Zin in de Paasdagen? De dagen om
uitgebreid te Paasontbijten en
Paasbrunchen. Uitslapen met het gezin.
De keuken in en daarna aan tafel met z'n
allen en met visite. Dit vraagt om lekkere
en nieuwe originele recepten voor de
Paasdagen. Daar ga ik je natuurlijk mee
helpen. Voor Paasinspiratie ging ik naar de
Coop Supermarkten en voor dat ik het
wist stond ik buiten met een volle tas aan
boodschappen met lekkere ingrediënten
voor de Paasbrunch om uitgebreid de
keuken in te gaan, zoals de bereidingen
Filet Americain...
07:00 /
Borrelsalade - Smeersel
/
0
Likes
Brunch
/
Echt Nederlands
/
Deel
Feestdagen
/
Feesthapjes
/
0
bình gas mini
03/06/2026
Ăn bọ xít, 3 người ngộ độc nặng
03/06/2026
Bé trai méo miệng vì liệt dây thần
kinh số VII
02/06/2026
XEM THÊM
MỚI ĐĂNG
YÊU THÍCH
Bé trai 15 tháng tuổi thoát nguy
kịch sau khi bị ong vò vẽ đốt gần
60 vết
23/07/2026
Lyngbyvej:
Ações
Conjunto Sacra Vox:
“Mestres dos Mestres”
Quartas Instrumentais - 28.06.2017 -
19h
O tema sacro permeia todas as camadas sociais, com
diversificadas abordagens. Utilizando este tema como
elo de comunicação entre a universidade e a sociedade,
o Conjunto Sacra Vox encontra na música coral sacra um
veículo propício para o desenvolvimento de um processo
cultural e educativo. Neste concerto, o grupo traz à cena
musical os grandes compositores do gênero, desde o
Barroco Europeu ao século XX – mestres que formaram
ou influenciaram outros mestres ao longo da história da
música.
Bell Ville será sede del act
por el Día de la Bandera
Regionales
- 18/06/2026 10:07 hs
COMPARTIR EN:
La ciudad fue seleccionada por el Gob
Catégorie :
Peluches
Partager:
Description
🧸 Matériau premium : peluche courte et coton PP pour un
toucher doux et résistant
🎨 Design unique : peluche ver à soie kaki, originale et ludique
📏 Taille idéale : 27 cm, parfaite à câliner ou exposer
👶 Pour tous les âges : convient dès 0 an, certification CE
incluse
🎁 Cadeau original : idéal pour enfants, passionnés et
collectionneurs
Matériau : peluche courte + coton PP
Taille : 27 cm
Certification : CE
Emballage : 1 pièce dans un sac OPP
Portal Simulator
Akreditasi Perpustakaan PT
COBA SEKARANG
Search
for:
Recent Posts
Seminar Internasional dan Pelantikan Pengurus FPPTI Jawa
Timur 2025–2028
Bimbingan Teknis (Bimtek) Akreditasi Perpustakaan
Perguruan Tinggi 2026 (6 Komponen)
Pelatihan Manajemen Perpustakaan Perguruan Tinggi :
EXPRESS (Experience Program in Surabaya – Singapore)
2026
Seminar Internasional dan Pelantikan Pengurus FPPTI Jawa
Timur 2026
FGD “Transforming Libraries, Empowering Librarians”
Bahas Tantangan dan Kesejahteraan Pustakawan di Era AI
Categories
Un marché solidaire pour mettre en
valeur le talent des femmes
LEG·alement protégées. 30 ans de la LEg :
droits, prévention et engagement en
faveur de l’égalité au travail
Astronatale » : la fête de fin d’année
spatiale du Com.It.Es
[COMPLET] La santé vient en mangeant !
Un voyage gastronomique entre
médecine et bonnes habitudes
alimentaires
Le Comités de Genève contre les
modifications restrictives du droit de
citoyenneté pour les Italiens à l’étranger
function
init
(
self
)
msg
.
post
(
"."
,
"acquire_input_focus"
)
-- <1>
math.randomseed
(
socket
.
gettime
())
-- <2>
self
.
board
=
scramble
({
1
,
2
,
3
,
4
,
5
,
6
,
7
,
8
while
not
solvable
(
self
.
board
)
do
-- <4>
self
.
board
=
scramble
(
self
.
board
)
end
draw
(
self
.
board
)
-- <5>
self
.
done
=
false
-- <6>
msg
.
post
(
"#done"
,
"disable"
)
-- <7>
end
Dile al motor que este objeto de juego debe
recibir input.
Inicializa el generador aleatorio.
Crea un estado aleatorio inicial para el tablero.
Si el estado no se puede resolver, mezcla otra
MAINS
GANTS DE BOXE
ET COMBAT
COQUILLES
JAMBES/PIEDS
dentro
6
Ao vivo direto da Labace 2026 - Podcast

* * * * *

TASK ITEM:
Could you write out every entry above exactly as it appears?

WRITTEN SOLUTION:
Zin in de Paasdagen? De dagen om
uitgebreid te Paasontbijten en
Paasbrunchen. Uitslapen met het gezin.
De keuken in en daarna aan tafel met z'n
allen en met visite. Dit vraagt om lekkere
en nieuwe originele recepten voor de
Paasdagen. Daar ga ik je natuurlijk mee
helpen. Voor Paasinspiratie ging ik naar de
Coop Supermarkten en voor dat ik het
wist stond ik buiten met een volle tas aan
boodschappen met lekkere ingrediënten
voor de Paasbrunch om uitgebreid de
keuken in te gaan, zoals de bereidingen
Filet Americain...
07:00 /
Borrelsalade - Smeersel
/
0
Likes
Brunch
/
Echt Nederlands
/
Deel
Feestdagen
/
Feesthapjes
/
0
bình gas mini
03/06/2026
Ăn bọ xít, 3 người ngộ độc nặng
03/06/2026
Bé trai méo miệng vì liệt dây thần
kinh số VII
02/06/2026
XEM THÊM
MỚI ĐĂNG
YÊU THÍCH
Bé trai 15 tháng tuổi thoát nguy
kịch sau khi bị ong vò vẽ đốt gần
60 vết
23/07/2026
Lyngbyvej:
Ações
Conjunto Sacra Vox:
“Mestres dos Mestres”
Quartas Instrumentais - 28.06.2017 -
19h
O tema sacro permeia todas as camadas sociais, com
diversificadas abordagens. Utilizando este tema como
elo de comunicação entre a universidade e a sociedade,
o Conjunto Sacra Vox encontra na música coral sacra um
veículo propício para o desenvolvimento de um processo
cultural e educativo. Neste concerto, o grupo traz à cena
musical os grandes compositores do gênero, desde o
Barroco Europeu ao século XX – mestres que formaram
ou influenciaram outros mestres ao longo da história da
música.
Bell Ville será sede del act
por el Día de la Bandera
Regionales
- 18/06/2026 10:07 hs
COMPARTIR EN:
La ciudad fue seleccionada por el Gob
Catégorie :
Peluches
Partager:
Description
🧸 Matériau premium : peluche courte et coton PP pour un
toucher doux et résistant
🎨 Design unique : peluche ver à soie kaki, originale et ludique
📏 Taille idéale : 27 cm, parfaite à câliner ou exposer
👶 Pour tous les âges : convient dès 0 an, certification CE
incluse
🎁 Cadeau original : idéal pour enfants, passionnés et
collectionneurs
Matériau : peluche courte + coton PP
Taille : 27 cm
Certification : CE
Emballage : 1 pièce dans un sac OPP
Portal Simulator
Akreditasi Perpustakaan PT
COBA SEKARANG
Search
for:
Recent Posts
Seminar Internasional dan Pelantikan Pengurus FPPTI Jawa
Timur 2025–2028
Bimbingan Teknis (Bimtek) Akreditasi Perpustakaan
Perguruan Tinggi 2026 (6 Komponen)
Pelatihan Manajemen Perpustakaan Perguruan Tinggi :
EXPRESS (Experience Program in Surabaya – Singapore)
2026
Seminar Internasional dan Pelantikan Pengurus FPPTI Jawa
Timur 2026
FGD “Transforming Libraries, Empowering Librarians”
Bahas Tantangan dan Kesejahteraan Pustakawan di Era AI
Categories
Un marché solidaire pour mettre en
valeur le talent des femmes
LEG·alement protégées. 30 ans de la LEg :
droits, prévention et engagement en
faveur de l’égalité au travail
Astronatale » : la fête de fin d’année
spatiale du Com.It.Es
[COMPLET] La santé vient en mangeant !
Un voyage gastronomique entre
médecine et bonnes habitudes
alimentaires
Le Comités de Genève contre les
modifications restrictives du droit de
citoyenneté pour les Italiens à l’étranger
function
init
(
self
)
msg
.
post
(
"."
,
"acquire_input_focus"
)
-- <1>
math.randomseed
(
socket
.
gettime
())
-- <2>
self
.
board
=
scramble
({
1
,
2
,
3
,
4
,
5
,
6
,
7
,
8
while
not
solvable
(
self
.
board
)
do
-- <4>
self
.
board
=
scramble
(
self
.
board
)
end
draw
(
self
.
board
)
-- <5>
self
.
done
=
false
-- <6>
msg
.
post
(
"#done"
,
"disable"
)
-- <7>
end
Dile al motor que este objeto de juego debe
recibir input.
Inicializa el generador aleatorio.
Crea un estado aleatorio inicial para el tablero.
Si el estado no se puede resolver, mezcla otra
MAINS
GANTS DE BOXE
ET COMBAT
COQUILLES
JAMBES/PIEDS
dentro
6
Ao vivo direto da Labace 2026 - Podcast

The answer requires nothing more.